Blue Balls, Madame Tinkertoy, and a Sprig of Holly


A house down the road from us has deep blue lights festooning its shrubberies, hanging from the eaves, and framing the windows. Their tree is white and covered with blue lights. It’s a beautiful blue and the contrast is lovely but it’s not Christmas-y. Blue is not a Christmas color. Blue lights are what mortuaries put on the tasteless white tree in the lobby: white tree, blue balls*, blue lights. Blue “Christmas” decorations bring me down. They make my heart heavy. Whenever I drive past this house, I don’t want to look but I can’t help it; it’s like a train wreck with a blue bow, pretending to be merry. It’s like a coffin with a sprig of holly.

I’m a child of the seventies, and “House of Blue Lights” has a rather different connotation for me. Hint: not Christmas. When I was in college, we were forbidden to put blue lights in our windows. It was considered advertising. And if you’re going to advertise, you’d better have the merchandise handy when customers respond. Of course, some did; those homeschooled churchy sheltered girls down the hall, who’d never been allowed to go out anywhere on their own or with friends in their lives before, went hog-wild with the freedom they had never been taught to handle, got knocked up, and had to drop out before the first semester was over. They didn’t even HAVE to advertise; the pheromones were so thick it made our homemade candles flicker funny. These girls were not typical, of course; they were just wild animals who suddenly had no harness. So to speak.

Ahem. Blue Christmas.

When I see all that blue, no amount of twinkle can make it seem holiday-like. It’s just. . . sad. Blue is a sad color when it’s not the sky or the sea or a robin’s egg.

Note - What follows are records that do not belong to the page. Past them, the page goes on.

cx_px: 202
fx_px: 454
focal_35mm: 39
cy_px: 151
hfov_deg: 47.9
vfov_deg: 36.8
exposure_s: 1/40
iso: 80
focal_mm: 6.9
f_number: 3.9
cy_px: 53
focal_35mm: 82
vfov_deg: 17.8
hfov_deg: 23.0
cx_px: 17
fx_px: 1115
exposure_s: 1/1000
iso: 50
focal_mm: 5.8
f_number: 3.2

This is all merely my opinion, of course; if you wish to deck your halls with pink and turquoise plaid, or with John Deere tractors, or with taxidermied critter tails, by all means go for it.

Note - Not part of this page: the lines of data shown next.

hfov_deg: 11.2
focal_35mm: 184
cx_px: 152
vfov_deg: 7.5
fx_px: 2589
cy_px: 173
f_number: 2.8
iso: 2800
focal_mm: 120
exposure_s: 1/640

I’m a bit of a traditionalist when it comes to Christmas; I did create my own tradition with my tree, but I’ve stuck to it because for me, it was perfect. People with blue balls are of course free to create their own traditions, too.

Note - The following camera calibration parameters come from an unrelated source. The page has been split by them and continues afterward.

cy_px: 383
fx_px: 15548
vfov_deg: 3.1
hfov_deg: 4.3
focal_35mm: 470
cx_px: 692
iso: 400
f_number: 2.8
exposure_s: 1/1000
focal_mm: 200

I never wanted a tree that was nothing but an impersonal work of art; a Christmas tree should not appear untouched by human hands and have nothing to do with the people who put it up. A Christmas tree should be a reflection of the traditions and taste of the people involved. But blue? Sad. Gloomy. Mourning. Death. I’ll have a blue Christmas without you. I’m blue, da ba dee da ba die. Am I blue? Song sung blue. Blue eyes crying in the rain. So now they paint themselves a sad song and color it blue. Please don’t make me blue, sing me no sad songs. Sing me a song of sadness and sing it as blue as I feel. You’re cloaked in red, I’m drenched in blue. You couldn’t be a deeper shade of blue. That’s as blue as the boy can be. Blue, blue, my love is blue. Don’t it make my brown eyes blue. Etc. Blue is sad. Christmas is happy.

Or should be. I hope yours is. If I had a magic wand I would make it so for all of you. Whatever you do in December, may it shine with happy lights.

*Blue balls are not Christmas-y either. Why, what did you expect to find here?